スタートとゴールを自分で決めて山々を繋ぐ旅は、昨今の相次ぐ自然災害の影響もあって、地形図を見ながらネットで調べても定かな行程はなにも決まらない。
長い旅の中ではアスファルトを20km以上も歩くこともあったけど、退屈には思わなかった。それはきっと思惑通りがひとつもなく、常に冒険心がくすぐられてるからなのかな。
こんなコロナ渦の中なのに、街で人と関わりを持てば持つほど、優しさやおもてなしをありがたく頂戴できて、ローカルの空気感をたっぷり感じることができました。

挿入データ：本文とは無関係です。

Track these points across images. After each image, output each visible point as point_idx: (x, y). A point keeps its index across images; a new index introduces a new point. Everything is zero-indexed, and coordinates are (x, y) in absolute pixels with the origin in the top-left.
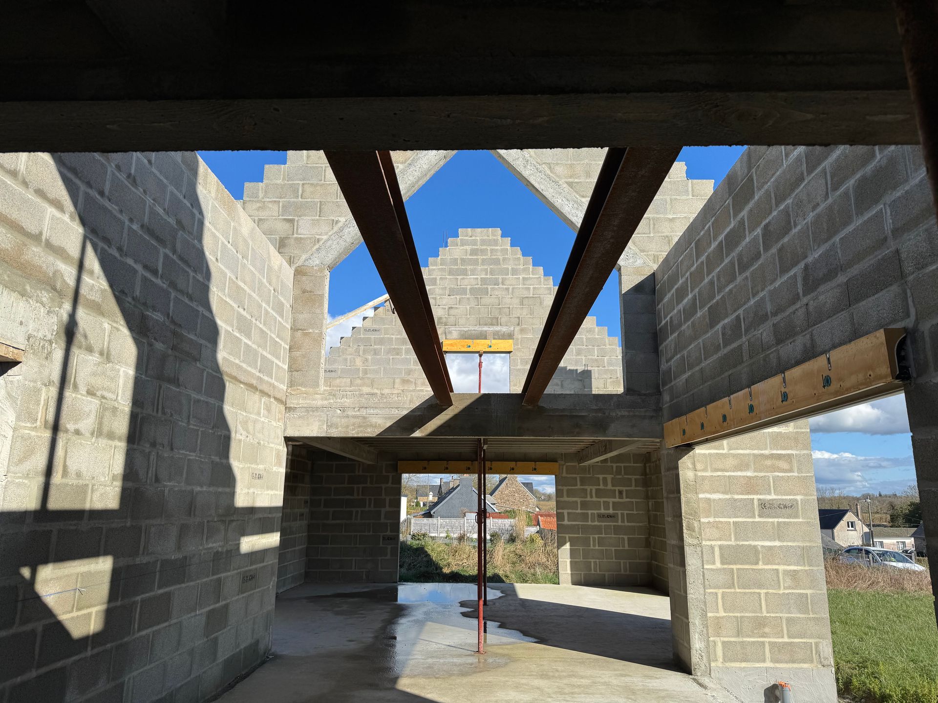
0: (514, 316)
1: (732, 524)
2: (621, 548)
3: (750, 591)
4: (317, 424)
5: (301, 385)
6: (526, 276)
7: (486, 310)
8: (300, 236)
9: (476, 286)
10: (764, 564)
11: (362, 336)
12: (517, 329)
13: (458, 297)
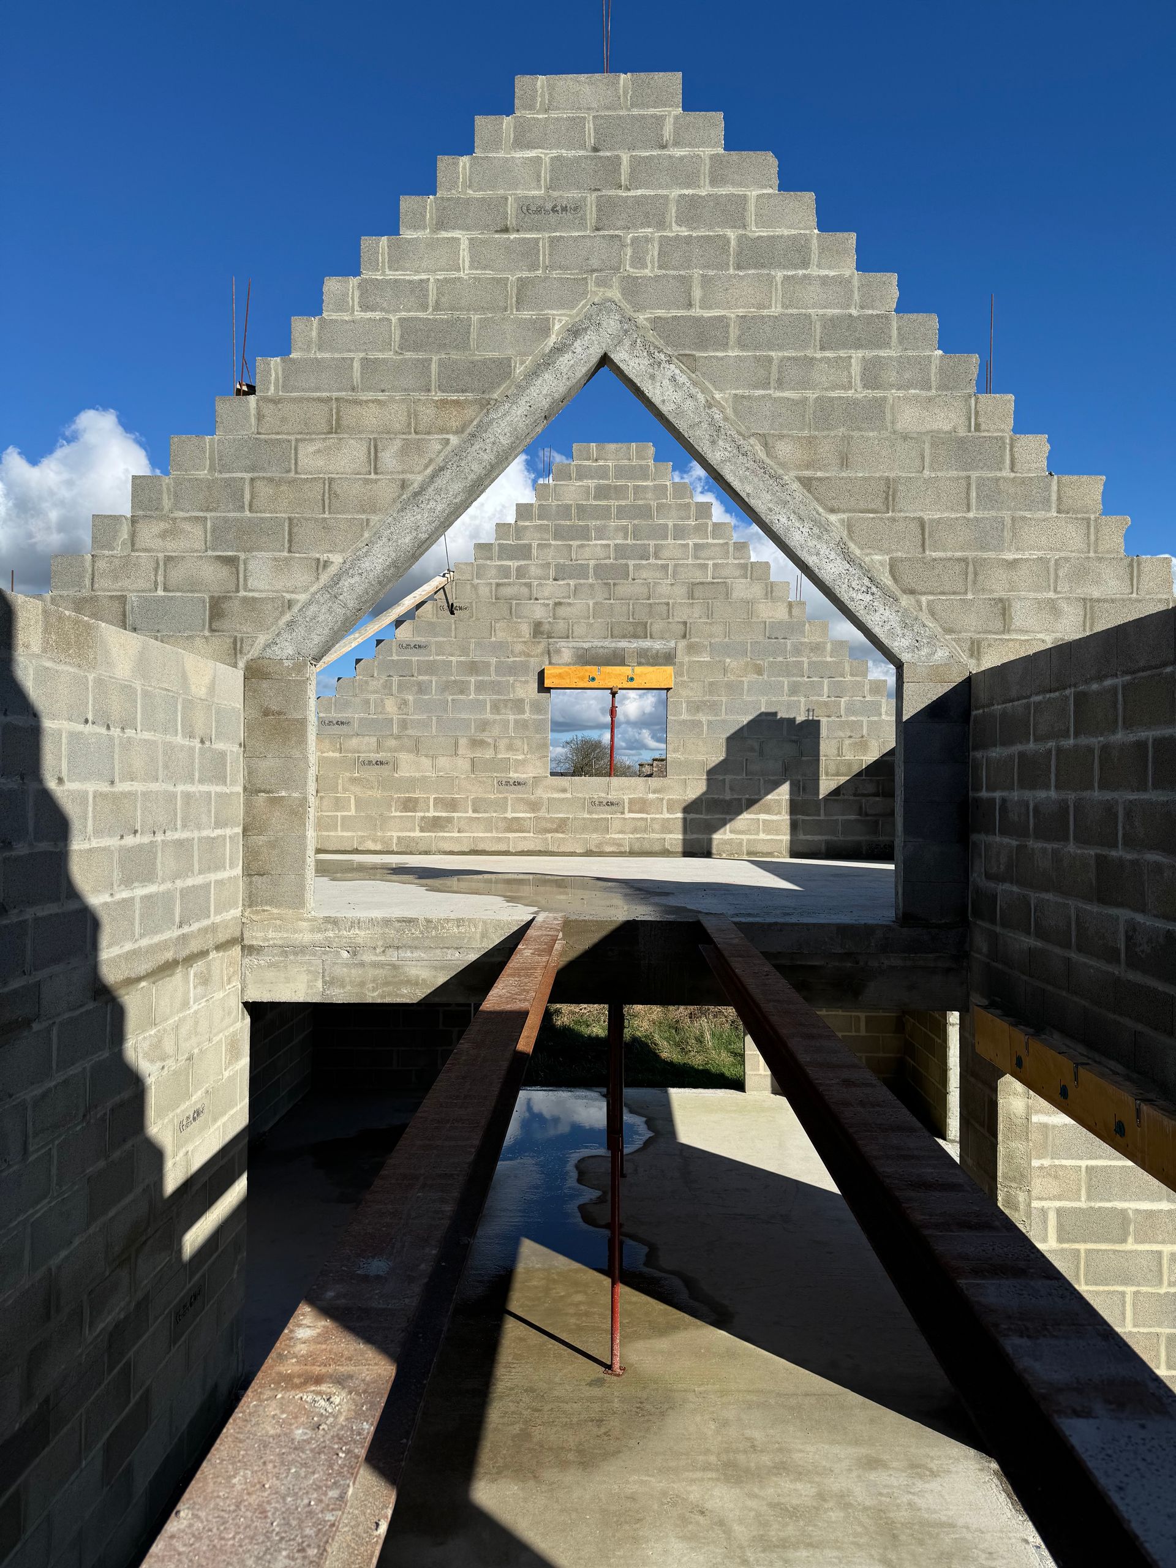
0: (677, 619)
1: (1083, 1170)
2: (854, 1034)
3: (1106, 1288)
4: (304, 978)
5: (270, 902)
6: (701, 541)
7: (625, 608)
8: (251, 594)
9: (607, 561)
10: (1137, 1241)
11: (395, 657)
12: (682, 644)
13: (572, 582)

鹿児島で前夜祭を共にしてくれた友達も、霧島まで送ってくれた友達も、えびのの街で優しくしてくれた人も、あさぎり町で関わってくれた人も、山都町でおもてなしてくれた人も、熊本の夜も、帰り際に博多で出迎えてくれた友達も、楽しい旅を与えてくれてありがとうございました。そして、どんな状況も笑い絶えずやり通せる仲間にもありがとう。
旅を終えると、いつも感謝しか出てこない。
旅は準備や予習はたくさんして、そのプロセスごと楽しむ事も大切だと思うけど、自分たちの国だからこそある安心感に委ねて、ローカルに甘えてみたり、行き当たりばったりを楽しんでみるのもいいもんです。そんな風に思わせた1週間の旅でした。
GEAR LIST
Base weight: 3,224g
*ベースウェイトは食事・水・燃料などの消耗品を除く装備の重量です。
装備一式。
NOTICE
- 履き込んだ薄底のシューズ(ゼロシューズのメサトレイル)を長距離ハイクで試験的に使ってみたが、長い林道の下りでふくらはぎに痛みが出た。面白い靴だがロングに選ぶべきではなかった。

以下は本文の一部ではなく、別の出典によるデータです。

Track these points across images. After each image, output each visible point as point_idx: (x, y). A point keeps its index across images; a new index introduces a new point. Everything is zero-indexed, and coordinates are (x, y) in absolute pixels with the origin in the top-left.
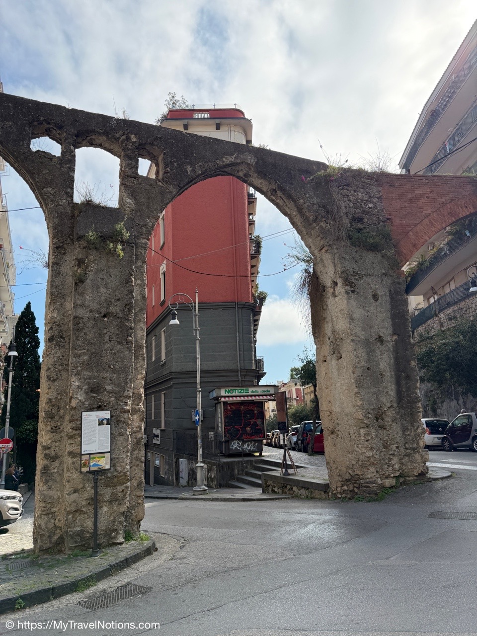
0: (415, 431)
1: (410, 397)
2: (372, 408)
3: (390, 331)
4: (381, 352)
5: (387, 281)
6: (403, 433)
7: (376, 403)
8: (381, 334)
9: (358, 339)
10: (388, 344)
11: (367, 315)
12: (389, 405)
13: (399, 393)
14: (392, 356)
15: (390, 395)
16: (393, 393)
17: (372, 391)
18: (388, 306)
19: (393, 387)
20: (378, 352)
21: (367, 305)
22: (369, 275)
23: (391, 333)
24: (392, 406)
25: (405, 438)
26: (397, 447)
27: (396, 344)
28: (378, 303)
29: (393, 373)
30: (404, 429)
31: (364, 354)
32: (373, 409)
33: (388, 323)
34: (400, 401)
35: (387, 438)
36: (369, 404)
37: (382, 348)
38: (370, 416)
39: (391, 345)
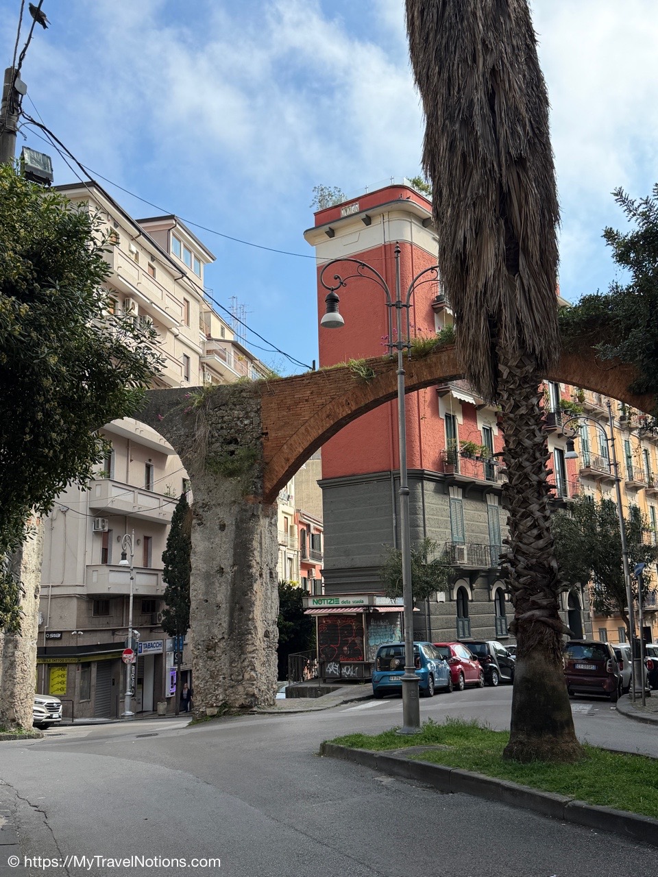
0: (242, 663)
1: (241, 628)
2: (203, 639)
3: (231, 562)
4: (220, 584)
5: (235, 509)
6: (230, 665)
7: (207, 635)
8: (223, 566)
9: (198, 572)
10: (227, 575)
11: (211, 546)
12: (220, 637)
13: (231, 624)
14: (229, 588)
15: (223, 627)
16: (225, 625)
17: (205, 623)
18: (233, 535)
19: (227, 619)
20: (217, 584)
21: (212, 537)
22: (219, 504)
23: (232, 564)
24: (223, 638)
25: (231, 669)
26: (224, 678)
27: (234, 575)
28: (224, 533)
29: (228, 605)
30: (232, 661)
31: (203, 587)
32: (204, 641)
33: (230, 555)
34: (231, 633)
35: (214, 669)
36: (200, 636)
37: (222, 579)
38: (200, 647)
39: (229, 577)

- 携帯電話の地形アプリを使う時間が多いなか、モバイルバッテリーの容量が少なすぎた。こういうスタイルの場合は余裕をみてもっていくべきと反省した。
- 山と道オンリーフードが山と街を繋ぐ中で大活躍だった。常に首に置いていたが、山での用途は言うまでもなく、街では口を覆って使った。